Predictive data, the real workhorse behind the Internet of Things

It's not just about collecting mounds of data anymore, but analyzing it to make smart decisions.

The market for connected devices like fitness wearables, smart watches and smart glasses, not to mention remote sensing devices that track the health of equipment, is expected to soar in the coming years. By 2020, Gartner expects, 26 billion units will make up the Internet of Things, and that excludes PCs, tablets and smartphones.

With so many sensors collecting data about equipment status, environmental conditions and human activities, companies are growing rich with information. The question becomes: What to do with it all? How to process it most effectively and use it in the smartest way possible?

Businesses are learning that it's not enough to gather mounds of data. The data on its own is only marginally interesting. "Where we are today is static," says Vernon Turner, an IDC analyst.

Some current examples in the consumer world exemplify this. A fitness wearable, for instance, might tell users how many steps they've walked in a day. But the device could be much more valuable if it were linked to other health data. In that case, an app could tell the user that lack of activity might explain higher blood pressure results. Or, the device could learn that the user tends to walk less on weekends and send a reminder during a gap on her calendar to get some exercise.

SunPower app
A SunPower Corp. employee points to app that allows homeowners with integrated solar panel roofs to track their home's daily, weekly and monthly power production and consumption. REUTERS/Mike Blake

It's a similar situation for businesses that are collecting detailed information about products in the field and trying to marry it with data from other sources so that they can make smart business decisions.
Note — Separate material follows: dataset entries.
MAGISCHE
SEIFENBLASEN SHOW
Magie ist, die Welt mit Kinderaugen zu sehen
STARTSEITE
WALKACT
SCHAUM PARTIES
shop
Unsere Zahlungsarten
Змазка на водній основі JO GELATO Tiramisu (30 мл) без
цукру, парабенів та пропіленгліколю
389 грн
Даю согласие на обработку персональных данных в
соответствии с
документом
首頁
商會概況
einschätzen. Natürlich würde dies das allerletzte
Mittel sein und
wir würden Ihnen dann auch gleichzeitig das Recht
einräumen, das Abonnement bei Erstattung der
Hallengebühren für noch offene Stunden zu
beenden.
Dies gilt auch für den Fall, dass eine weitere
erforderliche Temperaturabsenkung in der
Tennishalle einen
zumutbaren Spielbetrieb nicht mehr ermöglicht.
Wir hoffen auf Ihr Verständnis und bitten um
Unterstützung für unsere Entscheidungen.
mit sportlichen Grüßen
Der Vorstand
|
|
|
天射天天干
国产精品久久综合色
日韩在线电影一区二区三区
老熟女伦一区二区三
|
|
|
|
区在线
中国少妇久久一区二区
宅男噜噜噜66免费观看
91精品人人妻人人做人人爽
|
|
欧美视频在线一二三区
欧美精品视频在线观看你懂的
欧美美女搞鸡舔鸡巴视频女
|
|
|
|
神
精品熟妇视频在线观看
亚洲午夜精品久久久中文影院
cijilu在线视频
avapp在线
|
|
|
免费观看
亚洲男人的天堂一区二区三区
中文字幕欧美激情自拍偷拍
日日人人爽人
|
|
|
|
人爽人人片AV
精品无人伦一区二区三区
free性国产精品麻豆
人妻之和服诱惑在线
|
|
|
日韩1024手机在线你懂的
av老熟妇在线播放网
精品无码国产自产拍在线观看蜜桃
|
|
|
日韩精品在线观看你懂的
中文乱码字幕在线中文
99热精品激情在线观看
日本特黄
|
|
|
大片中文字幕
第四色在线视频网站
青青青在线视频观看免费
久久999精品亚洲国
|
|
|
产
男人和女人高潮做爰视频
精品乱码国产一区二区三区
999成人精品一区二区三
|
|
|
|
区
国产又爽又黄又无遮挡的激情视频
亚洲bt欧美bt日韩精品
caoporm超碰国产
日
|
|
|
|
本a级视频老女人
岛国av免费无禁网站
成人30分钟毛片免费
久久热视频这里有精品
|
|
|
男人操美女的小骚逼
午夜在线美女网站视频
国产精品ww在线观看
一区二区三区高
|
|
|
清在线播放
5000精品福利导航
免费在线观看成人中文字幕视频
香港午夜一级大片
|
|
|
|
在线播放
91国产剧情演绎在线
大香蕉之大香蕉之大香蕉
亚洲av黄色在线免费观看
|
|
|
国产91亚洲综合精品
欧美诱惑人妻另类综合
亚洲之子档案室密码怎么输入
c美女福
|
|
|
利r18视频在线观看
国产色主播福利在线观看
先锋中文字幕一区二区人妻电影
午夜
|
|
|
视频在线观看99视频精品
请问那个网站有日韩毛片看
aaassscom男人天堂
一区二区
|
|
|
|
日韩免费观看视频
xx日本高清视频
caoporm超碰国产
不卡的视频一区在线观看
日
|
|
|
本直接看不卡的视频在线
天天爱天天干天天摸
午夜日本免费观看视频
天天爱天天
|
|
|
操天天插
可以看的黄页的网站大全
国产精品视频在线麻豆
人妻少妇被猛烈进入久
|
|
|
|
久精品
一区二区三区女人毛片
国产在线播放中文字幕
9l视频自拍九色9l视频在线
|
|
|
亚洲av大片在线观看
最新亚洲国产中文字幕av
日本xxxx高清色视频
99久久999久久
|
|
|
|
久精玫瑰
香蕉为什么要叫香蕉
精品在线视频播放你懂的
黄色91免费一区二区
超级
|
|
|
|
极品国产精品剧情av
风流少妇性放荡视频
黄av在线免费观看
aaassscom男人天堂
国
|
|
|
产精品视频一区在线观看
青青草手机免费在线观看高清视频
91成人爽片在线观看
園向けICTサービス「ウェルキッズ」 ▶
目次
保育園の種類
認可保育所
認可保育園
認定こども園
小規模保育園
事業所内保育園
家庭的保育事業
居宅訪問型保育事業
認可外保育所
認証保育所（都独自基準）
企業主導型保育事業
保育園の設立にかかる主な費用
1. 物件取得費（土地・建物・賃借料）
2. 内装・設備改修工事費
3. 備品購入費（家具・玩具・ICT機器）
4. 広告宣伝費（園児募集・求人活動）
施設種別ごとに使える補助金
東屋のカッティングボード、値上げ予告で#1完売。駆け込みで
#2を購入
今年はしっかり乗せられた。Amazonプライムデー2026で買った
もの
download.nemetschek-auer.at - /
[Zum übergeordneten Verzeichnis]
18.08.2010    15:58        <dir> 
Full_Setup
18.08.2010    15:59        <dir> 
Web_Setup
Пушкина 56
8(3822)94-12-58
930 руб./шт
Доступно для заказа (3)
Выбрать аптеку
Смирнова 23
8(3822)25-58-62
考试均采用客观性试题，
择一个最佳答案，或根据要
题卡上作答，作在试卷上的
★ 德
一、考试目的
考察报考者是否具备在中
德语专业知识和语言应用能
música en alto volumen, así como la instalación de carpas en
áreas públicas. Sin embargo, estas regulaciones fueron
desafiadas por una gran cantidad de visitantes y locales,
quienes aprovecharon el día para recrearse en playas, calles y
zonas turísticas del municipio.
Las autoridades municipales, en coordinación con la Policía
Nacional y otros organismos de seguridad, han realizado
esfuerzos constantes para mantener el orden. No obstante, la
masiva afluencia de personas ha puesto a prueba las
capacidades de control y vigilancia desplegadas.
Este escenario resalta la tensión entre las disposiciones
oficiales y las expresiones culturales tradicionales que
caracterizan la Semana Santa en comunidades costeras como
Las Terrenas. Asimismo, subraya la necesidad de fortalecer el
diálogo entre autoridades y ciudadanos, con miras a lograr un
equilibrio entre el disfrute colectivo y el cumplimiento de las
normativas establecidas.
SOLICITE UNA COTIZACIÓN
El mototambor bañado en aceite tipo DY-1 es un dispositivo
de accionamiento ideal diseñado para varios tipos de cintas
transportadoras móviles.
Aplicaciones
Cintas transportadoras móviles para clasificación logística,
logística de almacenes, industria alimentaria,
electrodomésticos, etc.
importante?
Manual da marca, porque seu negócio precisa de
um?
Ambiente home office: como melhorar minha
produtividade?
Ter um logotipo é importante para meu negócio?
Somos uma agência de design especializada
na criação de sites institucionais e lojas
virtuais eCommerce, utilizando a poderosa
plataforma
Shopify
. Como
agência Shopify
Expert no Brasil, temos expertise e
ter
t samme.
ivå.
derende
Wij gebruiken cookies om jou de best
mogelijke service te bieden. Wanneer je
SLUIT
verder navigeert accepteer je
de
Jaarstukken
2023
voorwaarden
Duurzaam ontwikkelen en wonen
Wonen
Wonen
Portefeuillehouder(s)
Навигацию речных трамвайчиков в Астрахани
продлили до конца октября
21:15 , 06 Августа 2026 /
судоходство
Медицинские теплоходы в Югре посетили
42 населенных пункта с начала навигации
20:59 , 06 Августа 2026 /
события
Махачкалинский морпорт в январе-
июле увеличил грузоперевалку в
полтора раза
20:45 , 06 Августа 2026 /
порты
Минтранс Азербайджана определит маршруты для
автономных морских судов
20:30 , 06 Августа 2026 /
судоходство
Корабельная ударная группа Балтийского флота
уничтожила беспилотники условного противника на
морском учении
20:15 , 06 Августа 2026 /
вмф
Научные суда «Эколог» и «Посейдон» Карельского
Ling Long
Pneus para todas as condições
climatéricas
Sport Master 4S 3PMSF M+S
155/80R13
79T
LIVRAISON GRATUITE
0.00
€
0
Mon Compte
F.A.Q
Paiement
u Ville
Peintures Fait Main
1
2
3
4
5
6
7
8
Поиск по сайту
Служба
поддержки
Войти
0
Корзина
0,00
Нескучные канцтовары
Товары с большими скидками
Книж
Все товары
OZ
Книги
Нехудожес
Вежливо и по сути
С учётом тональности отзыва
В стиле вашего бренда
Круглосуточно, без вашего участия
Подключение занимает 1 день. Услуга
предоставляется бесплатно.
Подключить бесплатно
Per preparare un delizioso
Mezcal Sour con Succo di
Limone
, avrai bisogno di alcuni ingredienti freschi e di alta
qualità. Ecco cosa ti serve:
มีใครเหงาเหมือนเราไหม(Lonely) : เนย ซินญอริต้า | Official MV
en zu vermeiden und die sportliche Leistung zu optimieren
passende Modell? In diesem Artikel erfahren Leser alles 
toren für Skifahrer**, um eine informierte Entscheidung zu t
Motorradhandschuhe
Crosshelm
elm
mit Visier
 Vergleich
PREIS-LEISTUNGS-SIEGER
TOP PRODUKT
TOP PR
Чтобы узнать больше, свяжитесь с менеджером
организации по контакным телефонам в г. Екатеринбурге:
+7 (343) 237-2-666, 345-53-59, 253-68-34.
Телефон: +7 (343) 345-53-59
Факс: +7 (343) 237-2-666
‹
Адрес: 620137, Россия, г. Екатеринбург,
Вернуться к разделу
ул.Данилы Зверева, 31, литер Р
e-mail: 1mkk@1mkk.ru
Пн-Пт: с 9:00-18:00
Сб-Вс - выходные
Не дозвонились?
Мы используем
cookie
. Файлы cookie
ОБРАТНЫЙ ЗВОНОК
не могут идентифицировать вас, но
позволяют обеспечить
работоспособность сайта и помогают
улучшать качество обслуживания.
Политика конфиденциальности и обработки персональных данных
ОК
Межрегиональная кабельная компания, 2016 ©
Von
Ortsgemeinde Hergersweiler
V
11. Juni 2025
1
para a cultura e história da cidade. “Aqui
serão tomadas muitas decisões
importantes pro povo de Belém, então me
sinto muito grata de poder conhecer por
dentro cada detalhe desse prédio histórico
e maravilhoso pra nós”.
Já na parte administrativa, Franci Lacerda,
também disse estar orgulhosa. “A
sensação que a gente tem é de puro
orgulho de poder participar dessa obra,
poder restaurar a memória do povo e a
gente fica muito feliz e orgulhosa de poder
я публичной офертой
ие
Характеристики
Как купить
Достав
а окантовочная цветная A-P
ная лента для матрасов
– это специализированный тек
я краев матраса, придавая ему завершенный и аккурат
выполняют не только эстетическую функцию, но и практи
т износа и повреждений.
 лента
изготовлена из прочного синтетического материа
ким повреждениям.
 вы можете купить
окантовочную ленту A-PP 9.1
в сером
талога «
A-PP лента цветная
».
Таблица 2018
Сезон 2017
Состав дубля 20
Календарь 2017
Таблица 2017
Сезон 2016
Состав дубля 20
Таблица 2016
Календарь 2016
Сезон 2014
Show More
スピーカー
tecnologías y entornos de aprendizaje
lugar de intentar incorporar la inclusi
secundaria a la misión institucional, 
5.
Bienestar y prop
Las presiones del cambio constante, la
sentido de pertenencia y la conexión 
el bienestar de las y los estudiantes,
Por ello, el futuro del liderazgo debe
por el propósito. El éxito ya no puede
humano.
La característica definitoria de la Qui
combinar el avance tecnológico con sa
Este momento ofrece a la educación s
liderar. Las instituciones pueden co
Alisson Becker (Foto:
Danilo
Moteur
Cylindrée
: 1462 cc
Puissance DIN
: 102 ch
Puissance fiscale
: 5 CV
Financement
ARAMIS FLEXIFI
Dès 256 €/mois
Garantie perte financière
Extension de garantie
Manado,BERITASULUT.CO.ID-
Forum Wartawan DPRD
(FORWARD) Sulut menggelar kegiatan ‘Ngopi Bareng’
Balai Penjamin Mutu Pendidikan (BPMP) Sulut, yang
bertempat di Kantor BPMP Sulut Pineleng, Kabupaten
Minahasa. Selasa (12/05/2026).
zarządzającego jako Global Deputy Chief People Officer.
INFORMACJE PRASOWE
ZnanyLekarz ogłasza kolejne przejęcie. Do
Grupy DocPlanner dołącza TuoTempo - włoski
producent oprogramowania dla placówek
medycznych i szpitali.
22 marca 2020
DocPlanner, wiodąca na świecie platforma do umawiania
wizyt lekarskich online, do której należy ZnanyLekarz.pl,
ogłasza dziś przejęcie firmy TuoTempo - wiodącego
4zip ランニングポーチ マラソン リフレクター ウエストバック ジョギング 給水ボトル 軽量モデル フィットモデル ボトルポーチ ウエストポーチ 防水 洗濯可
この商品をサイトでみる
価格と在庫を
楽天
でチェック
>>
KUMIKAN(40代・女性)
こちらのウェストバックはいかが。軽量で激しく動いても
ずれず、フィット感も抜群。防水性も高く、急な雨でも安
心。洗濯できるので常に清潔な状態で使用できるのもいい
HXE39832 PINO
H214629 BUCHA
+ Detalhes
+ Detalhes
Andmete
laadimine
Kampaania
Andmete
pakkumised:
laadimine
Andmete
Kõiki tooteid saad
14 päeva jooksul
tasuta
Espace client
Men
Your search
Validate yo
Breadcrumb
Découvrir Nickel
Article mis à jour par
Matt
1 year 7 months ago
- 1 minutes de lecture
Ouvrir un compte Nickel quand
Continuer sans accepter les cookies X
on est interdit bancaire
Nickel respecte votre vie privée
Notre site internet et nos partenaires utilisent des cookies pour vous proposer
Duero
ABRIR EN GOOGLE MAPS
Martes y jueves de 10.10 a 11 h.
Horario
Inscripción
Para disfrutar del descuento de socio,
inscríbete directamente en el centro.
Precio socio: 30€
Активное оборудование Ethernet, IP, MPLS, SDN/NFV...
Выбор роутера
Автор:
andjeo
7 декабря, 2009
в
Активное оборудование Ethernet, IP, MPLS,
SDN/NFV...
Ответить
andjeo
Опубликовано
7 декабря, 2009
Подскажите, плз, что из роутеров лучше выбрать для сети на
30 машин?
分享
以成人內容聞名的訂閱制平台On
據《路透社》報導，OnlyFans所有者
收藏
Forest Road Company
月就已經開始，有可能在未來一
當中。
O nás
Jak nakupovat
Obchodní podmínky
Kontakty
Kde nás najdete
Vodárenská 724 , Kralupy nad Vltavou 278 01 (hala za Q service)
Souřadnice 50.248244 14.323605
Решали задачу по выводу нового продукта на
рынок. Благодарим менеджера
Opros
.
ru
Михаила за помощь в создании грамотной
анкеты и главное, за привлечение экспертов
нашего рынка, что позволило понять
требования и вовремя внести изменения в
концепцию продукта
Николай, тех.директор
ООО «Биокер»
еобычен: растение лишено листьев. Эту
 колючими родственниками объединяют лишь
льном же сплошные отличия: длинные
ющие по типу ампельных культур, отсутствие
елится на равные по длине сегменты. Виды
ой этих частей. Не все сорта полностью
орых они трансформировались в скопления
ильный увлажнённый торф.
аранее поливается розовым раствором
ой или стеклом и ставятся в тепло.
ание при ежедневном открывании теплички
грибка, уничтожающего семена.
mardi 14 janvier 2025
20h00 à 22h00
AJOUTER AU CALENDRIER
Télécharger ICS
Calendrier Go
"It's increasingly coming down to 'what does the rest of the world look like vis a vis your company?'" says Kurt Cagle, principal evangelist for semantic technology at Avalon Consulting, LLC, a company that helps businesses manage the Internet of Things. "This is a radical shift in thinking."

Traditionally, businesses have used tools like business intelligence software to look at data about the company's internal activities, he says. But adding other information including public data about the environment or local events, for instance, as well as data produced by sensors that other companies have in the field, can add much more value, he says.

It turns out, though, that combining that data is often tough because it typically comes in different forms. For now, while many companies are moving in the right direction, not many have built fully integrated, elegant solutions -- or if they have, they've had to do a lot of custom wrangling to get it right.

Putting the pieces together

"We see countless companies that are past the part of experimentation and deploying sensors and collecting data" but that don't have a fully integrated solution, IDC's Turner says. "It's the complexity of the implementation."

Businesses need infrastructure on the back end that enables the combination of data from various sources as well as the analytics power to make sense of it all. Then they need dashboards or visualizations that let line of business people understand the meaning of the data so they can make smart decisions based on it, he says.

Daikin Applied is one company that, with the help of partners, has put together a sophisticated set of hardware and software that collects and analyzes 4,000 different data points about its commercial heating and air conditioning rooftop units. The system, designed with Intel, syncs with weather forecasts to allow building owners to adjust for changing temperatures in advance and lets Daikin know when changes in energy use by individual components indicate a failure is imminent so that the company can dispatch a repair technician beforehand.

In the future, the system also will let Daikin feed important data to local utilities that might be able to use it to reduce the power output to any given piece of gear. Talks with utilities are in preliminary stages right now, says Kevin Facinelli, executive vice president of operations at Daikin Applied. (Daikin Applied is part of Daikin Industries, the largest HVAC manufacturer in the world.)

In this implementation, hardware plays an important role. The system starts with a gateway that's based on Intel's Quark system on a chip (SoC), runs Wind River's operating system and is secured by McAfee software.

"Instead of just passing all the data through to the cloud, we have an SoC so we can do pre-possessing," Facinelli explains. That means the gateway, which will be built into all future Daikin rooftop systems, sends only important data, like a change in status of a component, rather than sending along an endless stream of "I'm normal" signals, he says. Doing some processing on site reduces the volume of data that needs to be transmitted -- Daikin primarily uses cellular connectivity -- and also helps to reduce the data warehousing load on the back end.